THE DATA:
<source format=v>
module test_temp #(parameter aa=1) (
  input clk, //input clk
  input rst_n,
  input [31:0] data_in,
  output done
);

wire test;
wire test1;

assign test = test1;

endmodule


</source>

...

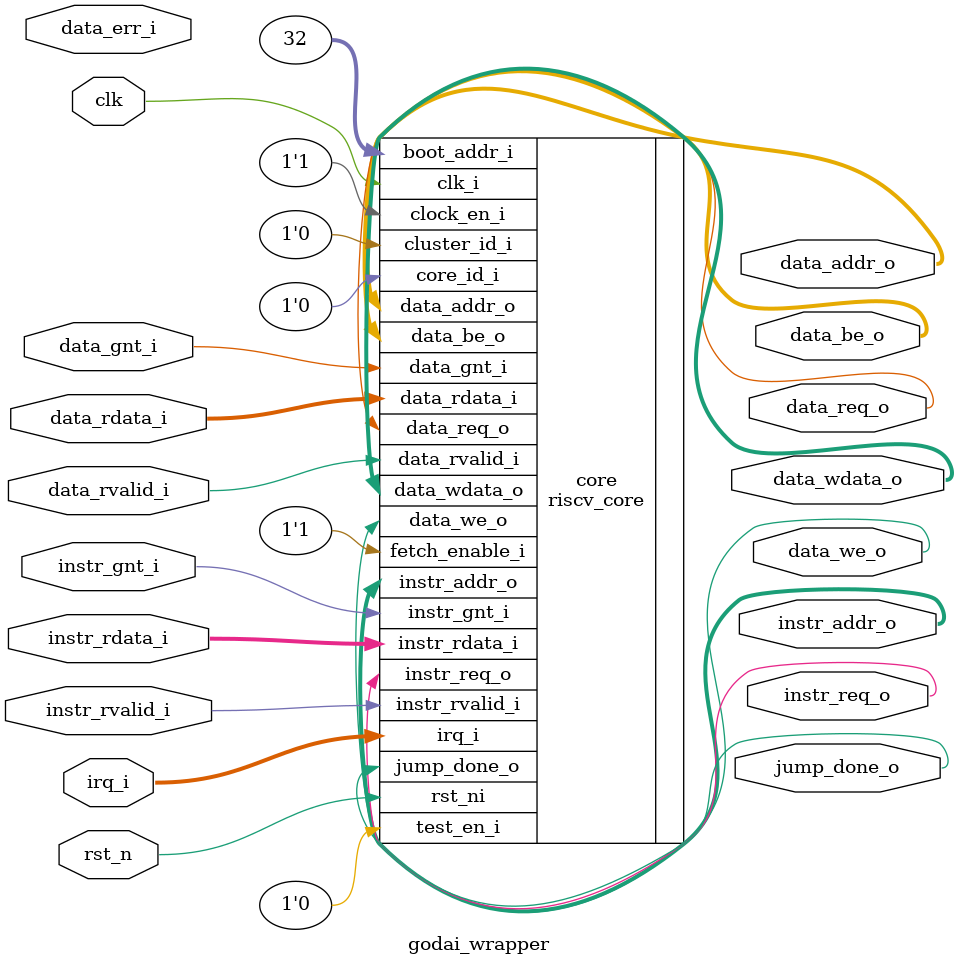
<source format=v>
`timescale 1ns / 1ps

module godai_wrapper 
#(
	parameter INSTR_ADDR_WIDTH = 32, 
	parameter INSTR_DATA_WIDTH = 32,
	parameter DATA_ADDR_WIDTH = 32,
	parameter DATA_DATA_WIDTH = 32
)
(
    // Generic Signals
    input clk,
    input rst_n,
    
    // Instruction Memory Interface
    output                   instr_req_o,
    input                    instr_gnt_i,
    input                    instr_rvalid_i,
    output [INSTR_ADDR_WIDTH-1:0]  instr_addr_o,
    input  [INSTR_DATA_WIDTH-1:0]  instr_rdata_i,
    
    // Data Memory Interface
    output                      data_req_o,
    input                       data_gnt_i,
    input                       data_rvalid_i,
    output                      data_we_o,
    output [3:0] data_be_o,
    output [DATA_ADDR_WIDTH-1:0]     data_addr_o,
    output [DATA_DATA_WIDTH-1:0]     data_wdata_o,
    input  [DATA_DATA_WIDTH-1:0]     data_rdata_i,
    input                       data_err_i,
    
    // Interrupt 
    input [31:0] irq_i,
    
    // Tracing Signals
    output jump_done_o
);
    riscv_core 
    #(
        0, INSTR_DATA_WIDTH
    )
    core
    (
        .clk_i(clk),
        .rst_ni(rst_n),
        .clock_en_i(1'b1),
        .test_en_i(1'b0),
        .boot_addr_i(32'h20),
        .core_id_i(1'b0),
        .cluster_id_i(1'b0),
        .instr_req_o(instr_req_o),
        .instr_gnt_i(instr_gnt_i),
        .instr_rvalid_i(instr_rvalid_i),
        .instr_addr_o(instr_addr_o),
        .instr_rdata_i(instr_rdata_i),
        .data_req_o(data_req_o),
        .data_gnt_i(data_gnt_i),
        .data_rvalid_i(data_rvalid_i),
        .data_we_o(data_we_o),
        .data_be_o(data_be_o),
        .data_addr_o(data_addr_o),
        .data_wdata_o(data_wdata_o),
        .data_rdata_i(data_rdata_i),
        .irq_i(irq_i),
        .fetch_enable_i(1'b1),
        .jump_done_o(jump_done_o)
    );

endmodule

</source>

TASK DIRECTIONS:
Please return all lines above in which the string "output" is found.

WRITTEN REPLY:
  output done
    output                   instr_req_o,
    output [INSTR_ADDR_WIDTH-1:0]  instr_addr_o,
    output                      data_req_o,
    output                      data_we_o,
    output [3:0] data_be_o,
    output [DATA_ADDR_WIDTH-1:0]     data_addr_o,
    output [DATA_DATA_WIDTH-1:0]     data_wdata_o,
    output jump_done_o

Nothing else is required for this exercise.